The hard push towards raising natural gas production in Saudi Arabia is relentless. Around the middle of November, Aramco signed contracts worth $5 billion (Dh18.3 billion) for the expansion of its domestic gas processing and distribution facilities.
The contracts cover the expansion and upgrading of the national Master Gas System (MGS), which was initiated in 1975 to transmit gas to major consumers in Saudi Arabia, including in the west of the country.
This has followed a contract worth $6.5 billion, also made in November, for the Fadhili gas processing plant (including sulphur recovery units). This will treat 2 billion cubic feet (bcf) a day of sour gas from the newly developed free gas offshore field of Hasbah in addition to 0.5 bcf from the onshore Khursaniyah oilfield.
The gas processing units, offsites and utilities were awarded to Spain’s Tecnicas Reunidas, while the six sulphur recovery units were awarded to UK’s Petrofac.
According to the “BP Statistical Review”, Saudi Arabia’s gas reserves at the end of 2014 were just over 288 trillion cubic feet (tcf), the fifth in the world. But because 70 per cent of these reserves are in associated gas, their production is largely dependent on crude oil production.
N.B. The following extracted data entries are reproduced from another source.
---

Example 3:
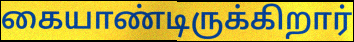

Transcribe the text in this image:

கையாண்டிருக்கிறார்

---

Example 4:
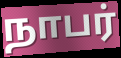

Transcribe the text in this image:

நாபர்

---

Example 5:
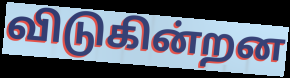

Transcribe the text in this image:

விடுகின்றன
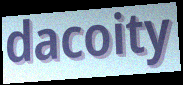
dacoity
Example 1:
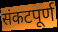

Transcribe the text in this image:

संकटपूर्ण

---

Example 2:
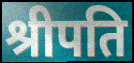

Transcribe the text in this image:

श्रीपति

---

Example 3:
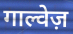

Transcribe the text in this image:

गाल्वेज़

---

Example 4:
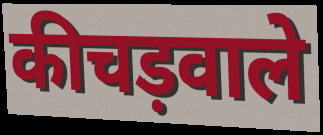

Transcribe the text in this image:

कीचड़वाले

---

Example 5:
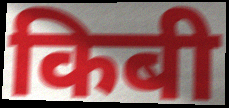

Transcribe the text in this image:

किबी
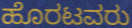
ಹೊರಟವರು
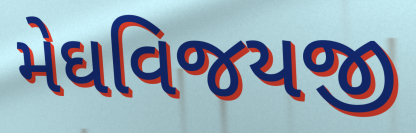
મેઘવિજયજી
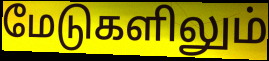
மேடுகளிலும்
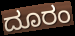
ದೂರಂ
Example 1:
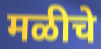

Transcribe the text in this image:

मळीचे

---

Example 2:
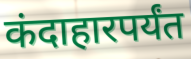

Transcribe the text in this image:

कंदाहारपर्यंत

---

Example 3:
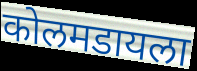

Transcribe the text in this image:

कोलमडायला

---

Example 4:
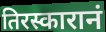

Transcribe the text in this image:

तिरस्कारानं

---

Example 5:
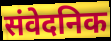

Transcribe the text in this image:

संवेदनिक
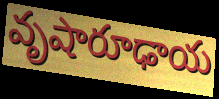
వృషారూఢాయ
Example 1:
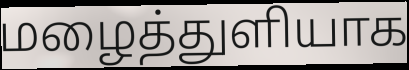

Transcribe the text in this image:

மழைத்துளியாக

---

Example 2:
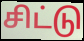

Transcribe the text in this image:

சிட்டு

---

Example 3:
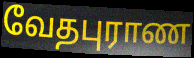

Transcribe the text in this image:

வேதபுராண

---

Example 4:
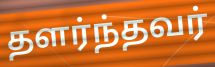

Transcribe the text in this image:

தளர்ந்தவர்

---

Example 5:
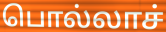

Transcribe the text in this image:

பொல்லாச்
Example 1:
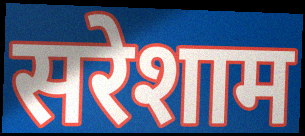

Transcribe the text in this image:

सरेशाम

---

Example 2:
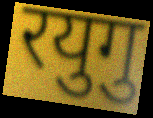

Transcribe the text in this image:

रयुगु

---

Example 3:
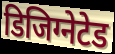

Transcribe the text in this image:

डिजिग्नेटेड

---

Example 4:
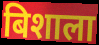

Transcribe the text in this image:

बिशाला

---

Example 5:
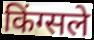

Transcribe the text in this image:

किंग्सले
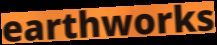
earthworks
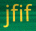
jfif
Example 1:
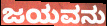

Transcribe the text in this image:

ಜಯವನು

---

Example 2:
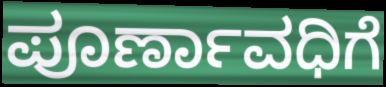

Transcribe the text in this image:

ಪೂರ್ಣಾವಧಿಗೆ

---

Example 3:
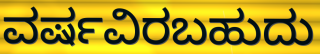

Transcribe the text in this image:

ವರ್ಷವಿರಬಹುದು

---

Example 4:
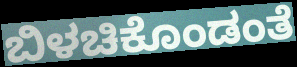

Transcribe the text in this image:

ಬಿಳಚಿಕೊಂಡಂತೆ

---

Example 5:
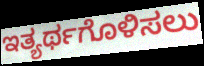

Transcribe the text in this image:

ಇತ್ಯರ್ಥಗೊಳಿಸಲು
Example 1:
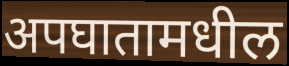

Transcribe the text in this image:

Therefore, the Saudi efforts to discover and develop free gasfields is imperative. Reserves have increased by about 20 per cent from 240 tcf at the end of 2005 to the current level.
Gas resource
Gas production and consumption, however, has increased from 6.9 tcf to 10.5 bcf a day in the period from 2005. Production and consumption are constrained by availability of gas resources, thus forcing Saudi Arabia to rely partially on direct crude oil burn in power generation.
Unfortunately, the “BP Statistical Review” does not include flared gas in its reporting. The World Bank Global Gas Flaring Reduction partnership estimates that in 2011, flared gas amounted to 131 bcf in Saudi Arabia. It should be the first priority of Aramco to salvage as much as possible of this wasted resource.
According to Saudi Aramco, natural gas demand is expected to almost double by 2030 from 2011 level of 3.5 tcf per year.
Aramco has developed the offshore gasfields such as the Karan, which was discovered in 2006 but came on-stream in 2012 producing 1.8 bcf a day (in addition to the fields mentioned earlier). The offshore Dorra field with 60 tcf of reserves remains idle awaiting a solution to the transportation problem between the joint owners, Saudi Arabia and Kuwait.
Exploration and development may also take off in non-producing areas such as the Red Sea, northern and western parts of the country and the centre-north of Riyadh.
In May, Reuters reported that Aramco discovered five gasfields and three oil and gasfields in the east of the country in 2014, the highest number of discoveries in the company’s history.
Unfortunately, the Saudi initiative to develop gas resources in the Rub Al Khali yielded nothing as the international oil companies — joint venture partners with Aramco — quietly abandoned their activities due to the high cost of development and the low gas price in Saudi Arabia of $0.75 per million British Thermal Unit. This is a fraction of gas prices in other markets.
But Aramco is confident that its unconventional gas programme, launched in 2011, will yield discoveries. In its “2013 Annual Review”, Aramco discussed the development of a 1,000 megawatt power plant that will use shale gas for power generation in the northern part of the country. However, the availability of water may hinder further development of shale gas, unless a solution is found.
Investing heavily
Aramco also plans to start natural gas production at a field near Jordan, next year according to Khalid Al Falih, its CEO, who said the “results are extremely encouraging”.
Considering the volume of direst crude burn for power generation, it is understandable why at this time of reduced expenditure the Saudis are still investing heavily in natural gas development. In a recent column, I said “In the period 2009-13, the average daily use of crude oil for this purpose [direct burn] was about 0.5 mbd, where the January consumption of about 0.3 mbd rises steadily to about 0.7 mbd between June to September.
“The peak is usually around 0.9 mbd during August. But in July 2014 crude burns were 0.9 mbd, the highest ever reported, according to EIA, because of rising electricity demand.”
This is close to $7.3 billion a year at today’s prices of oil.
Gas is welcome, but Saudi Arabia is also hedging its plans by going solidly for renewable energy driven electricity generation as well.
The writer is former head of the Energy Studies Department at the Opec Secretariat in Vienna.